** Opening EXERCISE DATA block **

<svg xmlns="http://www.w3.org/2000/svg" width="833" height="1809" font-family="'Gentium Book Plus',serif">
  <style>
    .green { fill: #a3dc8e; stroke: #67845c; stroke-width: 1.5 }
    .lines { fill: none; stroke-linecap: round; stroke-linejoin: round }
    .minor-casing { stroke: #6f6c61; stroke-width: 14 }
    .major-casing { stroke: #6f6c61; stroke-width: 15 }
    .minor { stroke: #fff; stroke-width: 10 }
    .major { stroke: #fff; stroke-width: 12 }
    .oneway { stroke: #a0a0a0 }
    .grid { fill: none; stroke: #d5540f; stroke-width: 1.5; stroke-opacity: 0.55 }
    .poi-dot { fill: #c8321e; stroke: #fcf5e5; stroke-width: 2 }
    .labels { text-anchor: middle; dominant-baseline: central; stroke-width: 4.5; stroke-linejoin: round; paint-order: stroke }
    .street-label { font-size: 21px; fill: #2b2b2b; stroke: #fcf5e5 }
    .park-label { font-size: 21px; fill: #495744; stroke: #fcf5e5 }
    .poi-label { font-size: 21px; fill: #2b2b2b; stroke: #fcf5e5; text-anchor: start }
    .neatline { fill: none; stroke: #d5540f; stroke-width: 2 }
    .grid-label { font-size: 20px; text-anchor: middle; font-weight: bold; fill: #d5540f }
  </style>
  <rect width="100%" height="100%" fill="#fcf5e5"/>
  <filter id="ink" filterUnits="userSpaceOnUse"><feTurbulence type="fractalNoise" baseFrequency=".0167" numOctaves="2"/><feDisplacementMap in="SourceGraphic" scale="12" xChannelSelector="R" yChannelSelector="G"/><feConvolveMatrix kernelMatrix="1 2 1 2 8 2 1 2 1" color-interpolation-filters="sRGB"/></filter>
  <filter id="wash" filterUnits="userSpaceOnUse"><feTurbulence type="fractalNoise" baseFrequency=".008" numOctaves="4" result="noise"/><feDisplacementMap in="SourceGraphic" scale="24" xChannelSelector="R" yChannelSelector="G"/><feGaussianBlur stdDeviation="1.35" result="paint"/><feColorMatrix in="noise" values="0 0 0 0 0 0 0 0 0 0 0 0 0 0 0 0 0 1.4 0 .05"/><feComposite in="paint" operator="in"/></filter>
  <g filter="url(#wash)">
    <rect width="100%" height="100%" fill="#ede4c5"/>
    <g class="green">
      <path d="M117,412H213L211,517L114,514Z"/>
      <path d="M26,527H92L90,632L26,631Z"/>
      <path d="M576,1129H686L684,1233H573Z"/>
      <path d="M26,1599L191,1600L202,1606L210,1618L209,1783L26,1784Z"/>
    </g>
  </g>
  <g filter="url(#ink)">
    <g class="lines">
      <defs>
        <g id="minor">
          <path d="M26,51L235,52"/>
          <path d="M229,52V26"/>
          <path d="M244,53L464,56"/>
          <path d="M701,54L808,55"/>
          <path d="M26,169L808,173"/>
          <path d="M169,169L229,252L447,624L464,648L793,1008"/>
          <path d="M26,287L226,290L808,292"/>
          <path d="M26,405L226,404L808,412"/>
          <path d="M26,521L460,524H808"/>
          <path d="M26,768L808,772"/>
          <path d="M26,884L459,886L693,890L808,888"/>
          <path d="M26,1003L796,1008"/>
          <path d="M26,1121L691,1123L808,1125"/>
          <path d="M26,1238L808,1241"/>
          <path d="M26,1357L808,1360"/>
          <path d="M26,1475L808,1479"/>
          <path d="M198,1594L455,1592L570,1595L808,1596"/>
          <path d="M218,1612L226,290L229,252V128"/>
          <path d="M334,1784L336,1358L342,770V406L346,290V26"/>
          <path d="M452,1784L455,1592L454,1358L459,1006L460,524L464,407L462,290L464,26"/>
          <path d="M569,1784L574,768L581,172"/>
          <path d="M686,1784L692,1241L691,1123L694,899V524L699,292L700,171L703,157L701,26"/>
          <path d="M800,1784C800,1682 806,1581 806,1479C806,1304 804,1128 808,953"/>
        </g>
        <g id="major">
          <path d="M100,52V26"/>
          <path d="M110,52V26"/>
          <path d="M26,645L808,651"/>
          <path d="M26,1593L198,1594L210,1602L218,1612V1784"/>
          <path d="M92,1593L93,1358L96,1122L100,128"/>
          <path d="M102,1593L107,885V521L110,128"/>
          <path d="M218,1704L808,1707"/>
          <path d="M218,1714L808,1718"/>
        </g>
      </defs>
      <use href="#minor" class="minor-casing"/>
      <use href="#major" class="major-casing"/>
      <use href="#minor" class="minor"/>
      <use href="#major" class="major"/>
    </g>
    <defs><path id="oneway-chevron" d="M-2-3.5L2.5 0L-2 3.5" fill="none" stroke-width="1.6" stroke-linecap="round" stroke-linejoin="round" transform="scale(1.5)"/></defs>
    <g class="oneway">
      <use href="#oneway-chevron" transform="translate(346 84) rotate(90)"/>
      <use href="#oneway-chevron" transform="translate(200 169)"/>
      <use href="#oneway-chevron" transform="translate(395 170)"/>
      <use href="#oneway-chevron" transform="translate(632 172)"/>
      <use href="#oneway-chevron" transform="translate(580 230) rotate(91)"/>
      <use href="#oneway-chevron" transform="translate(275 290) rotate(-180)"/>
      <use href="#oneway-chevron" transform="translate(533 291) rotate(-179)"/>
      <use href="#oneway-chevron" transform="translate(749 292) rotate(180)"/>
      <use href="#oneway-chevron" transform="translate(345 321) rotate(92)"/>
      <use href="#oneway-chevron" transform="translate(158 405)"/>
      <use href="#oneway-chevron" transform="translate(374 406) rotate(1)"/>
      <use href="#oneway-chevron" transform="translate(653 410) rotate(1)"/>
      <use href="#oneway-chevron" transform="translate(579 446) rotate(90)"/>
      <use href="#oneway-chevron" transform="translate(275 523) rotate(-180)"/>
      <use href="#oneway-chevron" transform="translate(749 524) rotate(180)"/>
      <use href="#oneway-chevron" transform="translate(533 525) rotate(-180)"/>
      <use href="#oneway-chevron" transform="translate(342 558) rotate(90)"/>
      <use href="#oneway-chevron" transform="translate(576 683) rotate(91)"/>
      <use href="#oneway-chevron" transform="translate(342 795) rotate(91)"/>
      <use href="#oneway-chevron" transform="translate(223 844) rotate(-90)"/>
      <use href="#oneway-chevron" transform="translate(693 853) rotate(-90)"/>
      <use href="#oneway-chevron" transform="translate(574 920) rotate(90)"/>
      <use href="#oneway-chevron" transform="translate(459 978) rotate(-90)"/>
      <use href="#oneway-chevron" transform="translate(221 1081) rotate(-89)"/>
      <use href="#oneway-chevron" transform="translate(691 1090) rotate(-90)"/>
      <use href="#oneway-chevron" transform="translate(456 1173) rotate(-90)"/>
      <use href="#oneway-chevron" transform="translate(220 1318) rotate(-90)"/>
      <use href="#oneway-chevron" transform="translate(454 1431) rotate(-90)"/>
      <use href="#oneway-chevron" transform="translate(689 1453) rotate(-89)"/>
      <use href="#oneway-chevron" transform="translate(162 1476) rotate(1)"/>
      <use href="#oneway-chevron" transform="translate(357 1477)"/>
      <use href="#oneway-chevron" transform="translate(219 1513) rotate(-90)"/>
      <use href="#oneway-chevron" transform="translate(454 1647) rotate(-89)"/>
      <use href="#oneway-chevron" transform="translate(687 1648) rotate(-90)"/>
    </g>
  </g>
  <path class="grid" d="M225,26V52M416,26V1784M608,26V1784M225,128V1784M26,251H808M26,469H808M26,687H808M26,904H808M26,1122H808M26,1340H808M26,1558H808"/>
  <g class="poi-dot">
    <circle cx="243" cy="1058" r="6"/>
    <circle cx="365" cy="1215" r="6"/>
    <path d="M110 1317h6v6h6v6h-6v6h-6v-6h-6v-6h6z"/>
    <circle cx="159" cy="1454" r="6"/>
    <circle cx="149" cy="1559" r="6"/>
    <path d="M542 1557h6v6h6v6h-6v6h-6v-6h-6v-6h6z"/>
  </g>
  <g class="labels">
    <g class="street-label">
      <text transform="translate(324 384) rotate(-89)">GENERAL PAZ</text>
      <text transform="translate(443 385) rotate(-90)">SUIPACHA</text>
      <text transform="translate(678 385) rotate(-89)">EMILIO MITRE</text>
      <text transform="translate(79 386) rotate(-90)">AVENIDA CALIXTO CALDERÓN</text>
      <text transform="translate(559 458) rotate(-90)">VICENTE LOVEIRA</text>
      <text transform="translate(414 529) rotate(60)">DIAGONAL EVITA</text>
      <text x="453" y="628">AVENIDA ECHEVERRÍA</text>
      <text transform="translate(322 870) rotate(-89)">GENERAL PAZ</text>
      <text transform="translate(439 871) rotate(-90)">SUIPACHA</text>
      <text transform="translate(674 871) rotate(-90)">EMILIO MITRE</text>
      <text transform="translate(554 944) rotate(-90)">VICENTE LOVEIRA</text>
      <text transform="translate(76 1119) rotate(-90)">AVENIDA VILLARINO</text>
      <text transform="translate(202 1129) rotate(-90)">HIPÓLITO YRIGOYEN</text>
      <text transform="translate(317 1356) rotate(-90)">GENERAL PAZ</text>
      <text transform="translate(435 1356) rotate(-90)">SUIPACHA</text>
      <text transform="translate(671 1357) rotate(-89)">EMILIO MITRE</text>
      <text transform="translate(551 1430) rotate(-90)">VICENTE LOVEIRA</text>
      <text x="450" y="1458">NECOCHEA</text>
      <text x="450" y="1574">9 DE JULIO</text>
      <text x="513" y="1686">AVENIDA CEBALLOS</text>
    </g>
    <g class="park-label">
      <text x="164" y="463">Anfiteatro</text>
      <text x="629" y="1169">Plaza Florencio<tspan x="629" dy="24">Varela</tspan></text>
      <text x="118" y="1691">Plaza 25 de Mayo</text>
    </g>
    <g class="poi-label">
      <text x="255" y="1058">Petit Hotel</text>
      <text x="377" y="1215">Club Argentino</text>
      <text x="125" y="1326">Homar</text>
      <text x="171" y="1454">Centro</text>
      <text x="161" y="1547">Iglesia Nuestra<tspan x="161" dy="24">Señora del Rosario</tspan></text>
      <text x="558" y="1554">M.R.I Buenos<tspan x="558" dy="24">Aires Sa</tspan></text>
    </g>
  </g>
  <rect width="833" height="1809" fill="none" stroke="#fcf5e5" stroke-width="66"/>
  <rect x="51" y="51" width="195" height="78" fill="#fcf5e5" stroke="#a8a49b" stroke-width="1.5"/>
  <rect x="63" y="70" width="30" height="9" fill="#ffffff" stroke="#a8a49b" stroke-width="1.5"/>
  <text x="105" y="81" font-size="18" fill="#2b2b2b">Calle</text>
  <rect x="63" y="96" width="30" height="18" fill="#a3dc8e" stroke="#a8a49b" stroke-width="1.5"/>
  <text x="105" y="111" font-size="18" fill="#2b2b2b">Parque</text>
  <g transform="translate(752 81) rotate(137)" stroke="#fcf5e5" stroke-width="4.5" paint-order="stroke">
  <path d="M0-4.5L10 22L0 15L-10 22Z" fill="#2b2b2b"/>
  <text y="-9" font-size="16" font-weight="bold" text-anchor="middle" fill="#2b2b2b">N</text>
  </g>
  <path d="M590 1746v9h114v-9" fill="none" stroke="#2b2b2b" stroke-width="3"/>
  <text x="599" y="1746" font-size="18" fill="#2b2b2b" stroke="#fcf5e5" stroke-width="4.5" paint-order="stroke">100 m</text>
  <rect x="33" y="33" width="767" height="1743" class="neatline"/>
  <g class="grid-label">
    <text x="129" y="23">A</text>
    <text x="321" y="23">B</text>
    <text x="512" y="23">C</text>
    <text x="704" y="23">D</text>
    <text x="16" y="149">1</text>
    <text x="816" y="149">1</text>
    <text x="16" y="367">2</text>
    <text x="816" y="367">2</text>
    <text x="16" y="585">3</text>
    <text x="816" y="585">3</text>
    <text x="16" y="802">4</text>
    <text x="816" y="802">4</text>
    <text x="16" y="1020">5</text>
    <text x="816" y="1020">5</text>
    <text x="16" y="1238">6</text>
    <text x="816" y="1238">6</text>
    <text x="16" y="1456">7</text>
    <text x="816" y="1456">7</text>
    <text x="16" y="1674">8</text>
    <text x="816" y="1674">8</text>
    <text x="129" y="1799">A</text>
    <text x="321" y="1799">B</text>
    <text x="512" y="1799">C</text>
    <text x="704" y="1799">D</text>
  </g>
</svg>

** Closing EXERCISE DATA block **

Filter the entries by the string "lines" and copy each matching line.

WRITTEN RESPONSE:
    .lines { fill: none; stroke-linecap: round; stroke-linejoin: round }
    <g class="lines">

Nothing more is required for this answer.